The 41-year old Australian walked into the Ecuadoran embassy in London on June 19 seeking asylum in a bid to avoid extradition to Sweden, where he faces questioning over alleged rape and sexual assault.
He was granted asylum on August 16 but Britain has refused to grant him safe passage out of the country, and he remains in the embassy, putting Ecuador in a diplomatic stalemate with Britain.
Assange denies sex crimes allegations against him, and claims he could eventually be passed from Sweden to the United States for prosecution over the WikiLeaks website’s publication of hundreds of thousands of classified US documents.
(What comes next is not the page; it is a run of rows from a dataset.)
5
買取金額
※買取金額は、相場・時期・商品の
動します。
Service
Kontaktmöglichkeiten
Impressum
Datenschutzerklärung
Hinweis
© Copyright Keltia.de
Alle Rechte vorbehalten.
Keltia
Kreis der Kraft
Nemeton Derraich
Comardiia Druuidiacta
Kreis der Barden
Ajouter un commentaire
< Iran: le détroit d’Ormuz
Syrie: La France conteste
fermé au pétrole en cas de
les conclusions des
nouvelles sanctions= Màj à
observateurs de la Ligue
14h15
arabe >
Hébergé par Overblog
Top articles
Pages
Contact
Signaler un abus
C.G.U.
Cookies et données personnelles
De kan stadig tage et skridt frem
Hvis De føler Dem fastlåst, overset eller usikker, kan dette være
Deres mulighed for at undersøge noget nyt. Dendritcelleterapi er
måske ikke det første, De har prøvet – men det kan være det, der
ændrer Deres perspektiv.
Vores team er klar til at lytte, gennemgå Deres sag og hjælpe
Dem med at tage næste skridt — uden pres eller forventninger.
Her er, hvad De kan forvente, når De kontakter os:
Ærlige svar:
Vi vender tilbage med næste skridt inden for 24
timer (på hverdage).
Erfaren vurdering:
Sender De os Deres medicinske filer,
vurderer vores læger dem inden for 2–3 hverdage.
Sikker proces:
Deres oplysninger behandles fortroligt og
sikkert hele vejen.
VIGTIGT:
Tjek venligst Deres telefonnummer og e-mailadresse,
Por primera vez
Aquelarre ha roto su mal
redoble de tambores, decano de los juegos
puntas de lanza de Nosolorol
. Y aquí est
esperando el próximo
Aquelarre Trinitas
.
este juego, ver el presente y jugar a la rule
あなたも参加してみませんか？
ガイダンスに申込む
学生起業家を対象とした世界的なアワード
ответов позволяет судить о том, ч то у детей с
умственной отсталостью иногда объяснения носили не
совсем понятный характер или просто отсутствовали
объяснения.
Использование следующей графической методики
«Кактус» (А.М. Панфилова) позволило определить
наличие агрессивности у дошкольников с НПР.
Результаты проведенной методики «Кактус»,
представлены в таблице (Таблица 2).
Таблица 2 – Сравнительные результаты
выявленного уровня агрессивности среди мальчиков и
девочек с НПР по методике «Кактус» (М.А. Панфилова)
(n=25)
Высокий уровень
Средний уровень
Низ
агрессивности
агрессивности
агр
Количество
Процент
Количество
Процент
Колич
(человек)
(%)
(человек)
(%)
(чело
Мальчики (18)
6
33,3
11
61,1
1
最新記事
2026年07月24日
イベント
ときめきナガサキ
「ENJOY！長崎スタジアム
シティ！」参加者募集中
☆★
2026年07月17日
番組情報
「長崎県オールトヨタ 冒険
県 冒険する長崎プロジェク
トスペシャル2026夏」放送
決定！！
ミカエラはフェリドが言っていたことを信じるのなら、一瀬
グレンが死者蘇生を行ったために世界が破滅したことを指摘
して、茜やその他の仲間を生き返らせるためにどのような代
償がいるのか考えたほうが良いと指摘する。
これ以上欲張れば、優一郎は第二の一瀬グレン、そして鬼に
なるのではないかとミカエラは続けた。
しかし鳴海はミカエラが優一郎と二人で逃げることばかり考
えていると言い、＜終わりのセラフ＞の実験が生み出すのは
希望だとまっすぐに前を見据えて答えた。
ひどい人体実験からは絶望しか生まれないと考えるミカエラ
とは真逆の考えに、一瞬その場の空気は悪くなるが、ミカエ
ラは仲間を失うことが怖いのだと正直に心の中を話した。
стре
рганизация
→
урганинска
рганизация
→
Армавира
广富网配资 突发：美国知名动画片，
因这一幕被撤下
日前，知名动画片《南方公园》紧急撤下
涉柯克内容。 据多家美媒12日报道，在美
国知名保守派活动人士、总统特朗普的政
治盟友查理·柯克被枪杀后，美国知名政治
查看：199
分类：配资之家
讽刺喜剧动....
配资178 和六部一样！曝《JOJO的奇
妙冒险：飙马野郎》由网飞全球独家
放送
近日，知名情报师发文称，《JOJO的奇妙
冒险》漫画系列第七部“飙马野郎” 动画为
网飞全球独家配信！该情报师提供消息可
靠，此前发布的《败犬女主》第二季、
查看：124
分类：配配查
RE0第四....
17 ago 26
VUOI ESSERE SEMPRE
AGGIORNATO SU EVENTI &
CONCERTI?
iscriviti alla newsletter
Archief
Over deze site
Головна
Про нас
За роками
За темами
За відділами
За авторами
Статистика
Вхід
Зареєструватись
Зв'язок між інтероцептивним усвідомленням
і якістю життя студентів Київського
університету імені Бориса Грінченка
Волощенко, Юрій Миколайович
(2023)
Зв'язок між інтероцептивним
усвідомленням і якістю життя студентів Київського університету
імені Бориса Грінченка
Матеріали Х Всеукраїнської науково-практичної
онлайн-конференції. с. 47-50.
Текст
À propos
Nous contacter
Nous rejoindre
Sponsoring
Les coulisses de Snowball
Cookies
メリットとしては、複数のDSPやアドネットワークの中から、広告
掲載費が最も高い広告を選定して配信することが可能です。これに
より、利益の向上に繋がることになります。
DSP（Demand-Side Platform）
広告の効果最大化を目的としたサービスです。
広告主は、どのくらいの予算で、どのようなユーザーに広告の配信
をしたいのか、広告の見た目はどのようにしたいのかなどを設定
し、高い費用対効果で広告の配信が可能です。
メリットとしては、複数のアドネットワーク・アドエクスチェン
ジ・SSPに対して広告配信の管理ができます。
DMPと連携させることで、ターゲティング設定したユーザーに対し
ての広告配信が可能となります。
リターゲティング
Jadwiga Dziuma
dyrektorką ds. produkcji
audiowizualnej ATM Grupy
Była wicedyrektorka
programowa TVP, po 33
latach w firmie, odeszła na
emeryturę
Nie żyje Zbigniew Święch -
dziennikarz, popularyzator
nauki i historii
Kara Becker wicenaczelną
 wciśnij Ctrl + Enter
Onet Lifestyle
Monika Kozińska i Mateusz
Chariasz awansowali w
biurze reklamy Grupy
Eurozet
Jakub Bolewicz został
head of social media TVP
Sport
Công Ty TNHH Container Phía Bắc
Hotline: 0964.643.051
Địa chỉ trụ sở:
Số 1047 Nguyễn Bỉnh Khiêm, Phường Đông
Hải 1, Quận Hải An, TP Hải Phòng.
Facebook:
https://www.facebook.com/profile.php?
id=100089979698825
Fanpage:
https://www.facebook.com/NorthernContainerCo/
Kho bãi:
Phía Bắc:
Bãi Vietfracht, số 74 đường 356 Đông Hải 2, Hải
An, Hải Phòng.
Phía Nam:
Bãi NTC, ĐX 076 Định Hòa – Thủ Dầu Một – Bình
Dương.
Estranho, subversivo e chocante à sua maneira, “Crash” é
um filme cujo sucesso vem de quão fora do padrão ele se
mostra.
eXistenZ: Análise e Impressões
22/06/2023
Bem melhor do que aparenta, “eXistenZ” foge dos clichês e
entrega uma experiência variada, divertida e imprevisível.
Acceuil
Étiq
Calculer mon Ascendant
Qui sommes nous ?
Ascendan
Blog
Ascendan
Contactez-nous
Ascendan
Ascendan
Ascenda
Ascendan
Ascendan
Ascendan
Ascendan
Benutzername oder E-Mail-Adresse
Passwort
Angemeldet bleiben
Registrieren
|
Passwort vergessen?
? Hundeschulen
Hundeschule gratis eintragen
WikiLeaks enraged Washington in 2010 by publishing a flood of secret military files on the wars in Iraq and Afghanistan, as well as a huge cache of diplomatic cables from US embassies across the world.
Ecuador’s Deputy Foreign Minister Marco Albuja also expressed concern for Assange’s well-being, telling Voice of Russia radio as an Ecuadoran delegation wrapped up a Russia visit that “Assange has visibly lost weight, and we are very concerned for his health.”
“In case of his illness we will have to pick among two options: to treat Mr Assange at the embassy or to hospitalize him.”
Albuja said that Britain so far has not agreed to its request of safe passage for Assange, but “is thinking it over.”
However, Britain’s Foreign Office told AFP on Wednesday that it had not yet received a request.
“Ecuador had not told us that Mr Assange was ill. However, were they to do so we would consider the matter,” a Foreign Office spokesman said.
Assange said in an interview published September 30 that his health was “slowly deteriorating” in the embassy, adding that he had “a racking cough.”
He said he was keeping fit by using a running machine, boxing and working out every other day with a personal trainer — reportedly an ex-soldier in Britain’s elite SAS who is now a whistleblower.